An der Debatte beteiligten sich nach den einleitenden Stellungnahmen von Mag. Richard Kühnel, Dr. Thomas Weninger, DI Dr. Wolfgang Zerobin, Mag. Alice Wagner und Dr. Josef Weidenholzer, Abgeordneter zum Europäischen Parlament, die Bundesräte und Bundesrätinnen Stefan Schennach, Ana Blatnik, Ewald Lindinger, Werner Stadler, Martin Preineder, Monika Mühlwerth und Cornelia Michalke.

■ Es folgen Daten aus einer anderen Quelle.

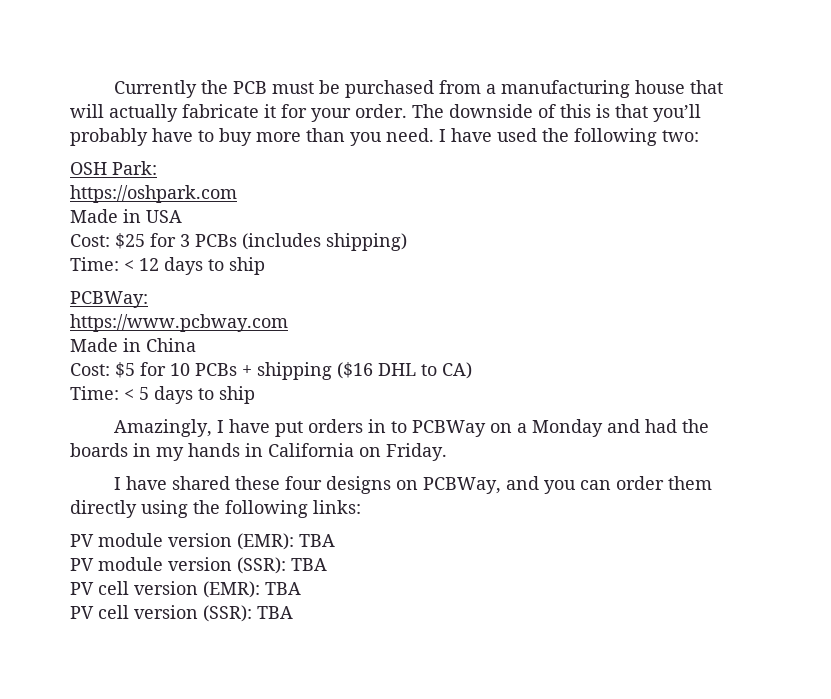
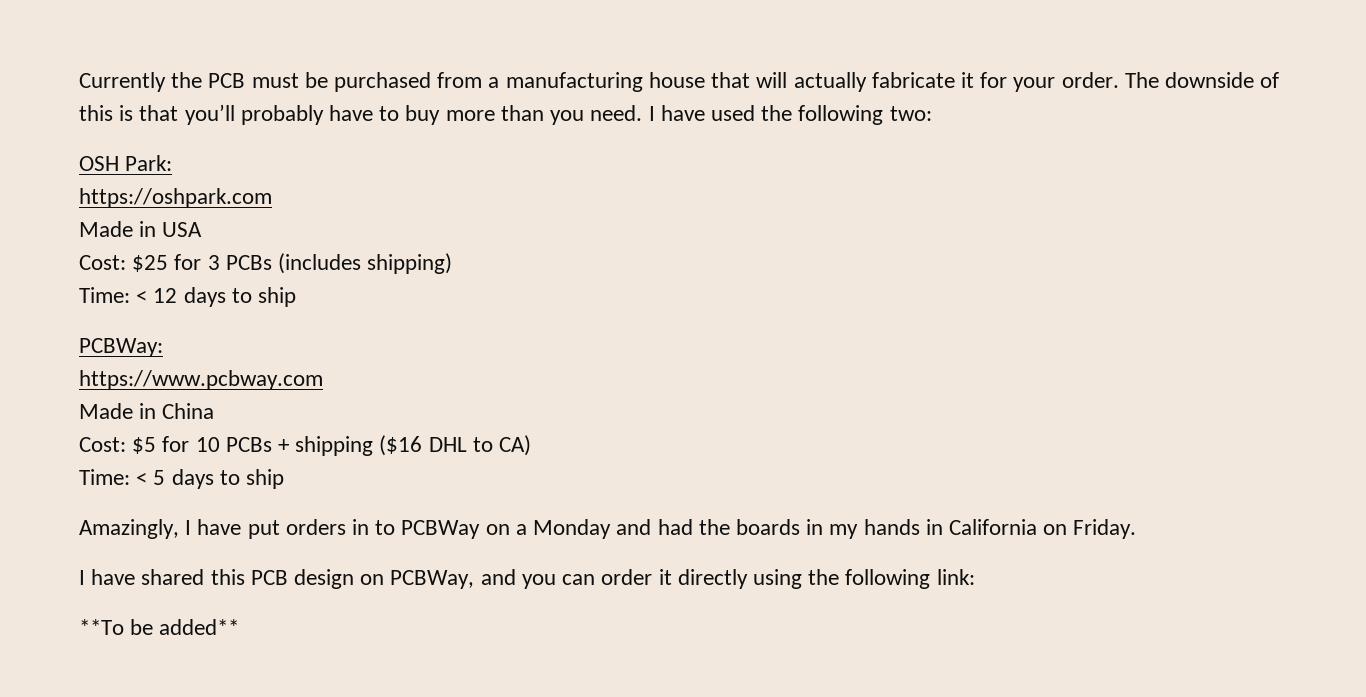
[235,476,392,494] these four designs -> [210,569,355,589] this PCB design
[668,476,713,490] them -> [658,569,672,585] it
[313,500,361,514] [70,533,335,550] [70,557,327,574] [70,581,301,598] [70,605,293,622] links: // PV module version (EMR): TBA // PV module version (SSR): TBA // PV cell version (EMR): TBA // PV cell version (SSR): TBA -> [936,569,975,585] [79,619,240,635] link: // **To be added**

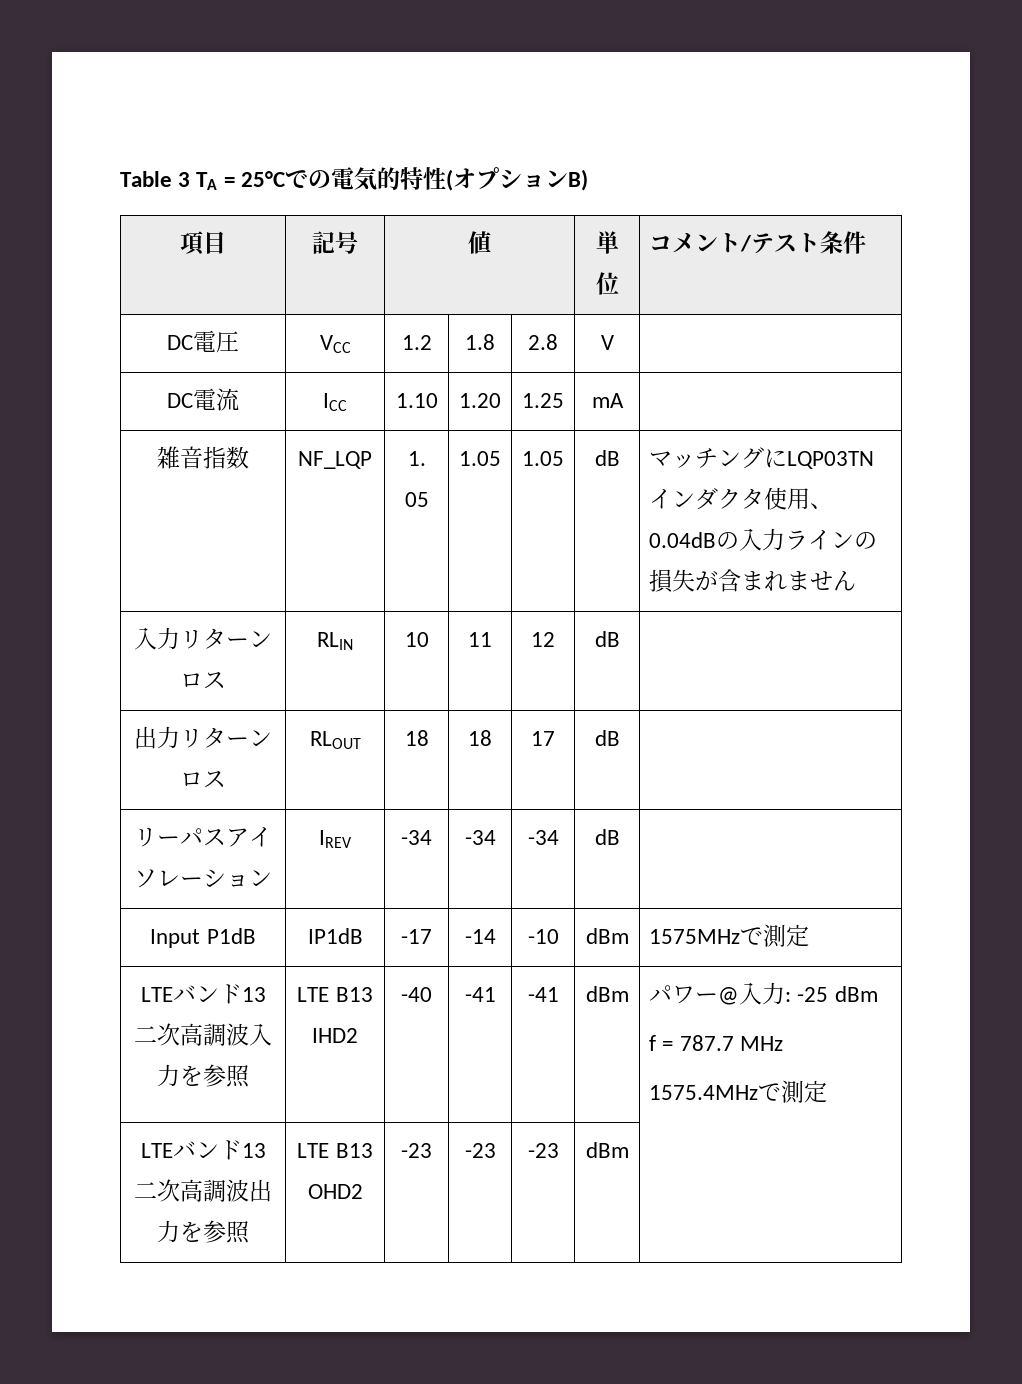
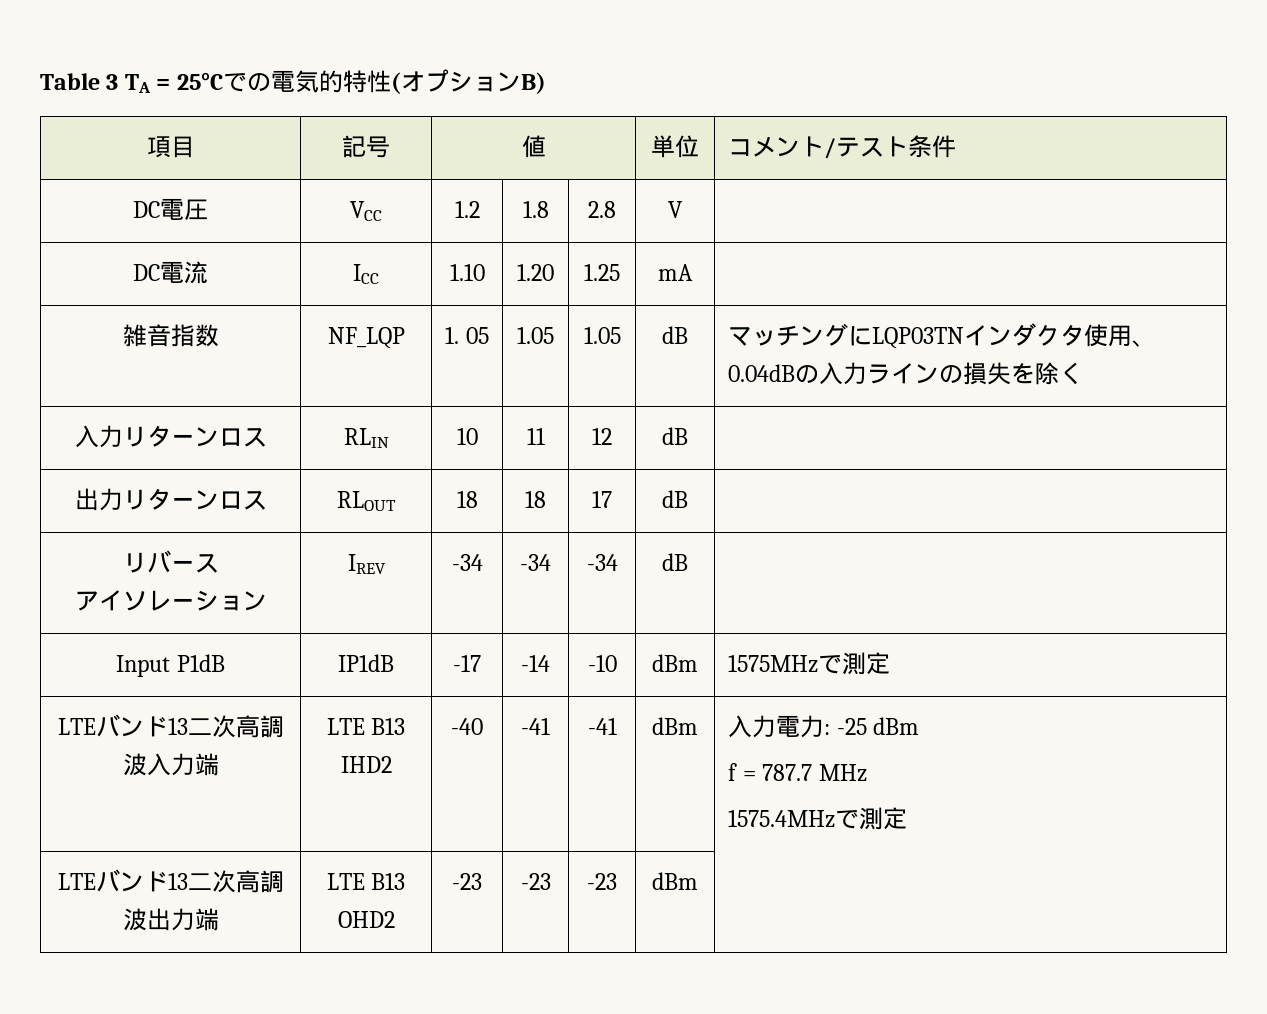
[695,569,857,592] が含まれません -> [1011,362,1084,385] を除く
[157,828,226,846] ーパス -> [146,550,219,573] バース //
[180,1064,250,1088] を参照 -> [194,753,219,776] 端
[649,982,763,1005] パワー@入 -> [728,715,801,738] 入力電
[180,1220,250,1244] を参照 -> [194,908,219,931] 端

Bei der Abstimmung wurde der von den Bundesräten Edgar Mayer und Stefan Schennach sowie Bundesrätin Monika Mühlwerth eingebrachte Entschließungsantrag gemäß § 23 Absatz 1 GO-BR betreffend Vorschlag für eine Richtlinie des Europäischen Parlaments und des Rates über die Konzessionsvergabe (67819/EU XXIV.GP) mit Stimmeneinhelligkeit angenommen.
Zur Berichterstatterin für das Plenum wurde Bundesrätin Dr. Angelika Winzig gewählt.
Der EU-Ausschuss stellt nach Beratung des Vorhabens im
Rahmen der Europäischen Union gemäß
Art. 23e B-VG am 19. Dezember 2012 den Antrag, der Bundesrat wolle die
angeschlossene Entschließung annehmen.